What you have to do
In the hepatitis B abstract, how many subgenotypes make up HBV Genotype-D?

Extract

[Start of Attachment]

Scientific reports

Distinctiveness in virological features and pathogenic potentials of subgenotypes D1, D2, D3 and D5 of Hepatitis B virus.

PMID 29795338


Distinct clinical features of HBV infection have been associated with different viral genotype/subgenotype. HBV Genotype-D comprised of 10 subgenotypes, D1-D10, whose clinical implications still remain elusive. We investigated for the first-time, the virologic characteristics and cytopathic effects of four non-recombinant D-subgenotypes, D1/D2/D3/D5. Expressions of viral/host genes were evaluated in Huh7 cells transfected with full-length, linear-monomers of HBV/D-subgenotypes or pGL3-Basic vector carrying subgenotype-specific HBx. Intracellular HBV-DNA and pregenomic-RNA levels were high in D1/D2 than D3/D5. Expressions of PreC-mRNA and HBx were highest for D2 and D1 respectively, whereas PreS2/S-transcript was significantly reduced in D5. Increased apoptotic cell death and marked upregulation in caspase-3/Bax/TNF-R1/FasR/TRAIL-R1/ROS/MCP-1/IP-10/MIP-1β expression were noticed specifically in D2- and also in D3-transfected cells, while D5 resulted in over-expression of ER-stress-markers. D-subgenotype-transfected Huh7 cells were co-cultured with PBMC of healthy-donors or LX-2 cells and significant increase in pro-inflammatory cytokines in PBMC and fibrogenic-markers in LX-2 were noticed in presence of D2/D3. Further, Huh7 cells transfected with D1, in particular and also D5, displayed remarkable induction of EMT-markers and high proliferative/migratory abilities. Collectively, our results demonstrated that D2/D3 were more associated with hepatic apoptosis/inflammation/fibrosis and D1/D5 with increased risk of hepatocarcinogenesis and emphasize the need for determining HBV-subgenotype in clinical practice.

[End of Attachment]

Dataset extract
[Start of Attachment]

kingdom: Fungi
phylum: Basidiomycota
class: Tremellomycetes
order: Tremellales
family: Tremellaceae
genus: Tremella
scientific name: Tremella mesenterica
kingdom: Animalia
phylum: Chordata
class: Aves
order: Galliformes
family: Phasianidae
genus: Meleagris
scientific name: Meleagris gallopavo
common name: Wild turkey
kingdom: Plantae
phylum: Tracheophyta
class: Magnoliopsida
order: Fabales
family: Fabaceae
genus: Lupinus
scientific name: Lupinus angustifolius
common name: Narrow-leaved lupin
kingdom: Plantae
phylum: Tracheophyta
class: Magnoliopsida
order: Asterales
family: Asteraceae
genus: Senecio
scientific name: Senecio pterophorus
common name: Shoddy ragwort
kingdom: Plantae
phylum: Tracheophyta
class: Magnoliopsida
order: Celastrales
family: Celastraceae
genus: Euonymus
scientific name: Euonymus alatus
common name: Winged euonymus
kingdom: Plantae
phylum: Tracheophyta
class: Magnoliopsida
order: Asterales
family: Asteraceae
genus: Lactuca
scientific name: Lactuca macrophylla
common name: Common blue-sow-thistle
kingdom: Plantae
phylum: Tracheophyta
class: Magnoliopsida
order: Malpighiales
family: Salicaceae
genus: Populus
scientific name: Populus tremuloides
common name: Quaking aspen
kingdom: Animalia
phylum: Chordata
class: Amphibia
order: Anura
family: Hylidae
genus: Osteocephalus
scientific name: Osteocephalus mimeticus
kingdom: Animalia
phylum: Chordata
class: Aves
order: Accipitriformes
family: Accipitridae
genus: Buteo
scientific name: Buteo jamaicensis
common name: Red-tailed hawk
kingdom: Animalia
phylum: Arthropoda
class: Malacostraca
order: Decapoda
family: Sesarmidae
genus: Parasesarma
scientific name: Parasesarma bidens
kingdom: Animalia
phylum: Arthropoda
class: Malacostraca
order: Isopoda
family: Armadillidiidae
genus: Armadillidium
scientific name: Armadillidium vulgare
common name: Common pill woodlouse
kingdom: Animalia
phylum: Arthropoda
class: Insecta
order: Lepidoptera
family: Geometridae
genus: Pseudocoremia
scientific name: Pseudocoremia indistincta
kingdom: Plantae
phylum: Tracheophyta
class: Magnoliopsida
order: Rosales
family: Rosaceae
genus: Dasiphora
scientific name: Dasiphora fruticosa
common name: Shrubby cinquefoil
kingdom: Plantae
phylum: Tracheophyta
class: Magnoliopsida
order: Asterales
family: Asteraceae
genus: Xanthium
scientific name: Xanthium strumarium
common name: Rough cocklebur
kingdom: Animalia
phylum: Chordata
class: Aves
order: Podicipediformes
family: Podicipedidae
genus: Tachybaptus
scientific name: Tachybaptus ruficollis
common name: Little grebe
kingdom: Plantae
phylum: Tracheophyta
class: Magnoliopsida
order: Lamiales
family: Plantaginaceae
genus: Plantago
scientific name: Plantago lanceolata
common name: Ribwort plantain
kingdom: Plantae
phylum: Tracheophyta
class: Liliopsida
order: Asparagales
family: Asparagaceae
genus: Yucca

[End of Attachment]

Completed exercise
Ten, D1 through D10.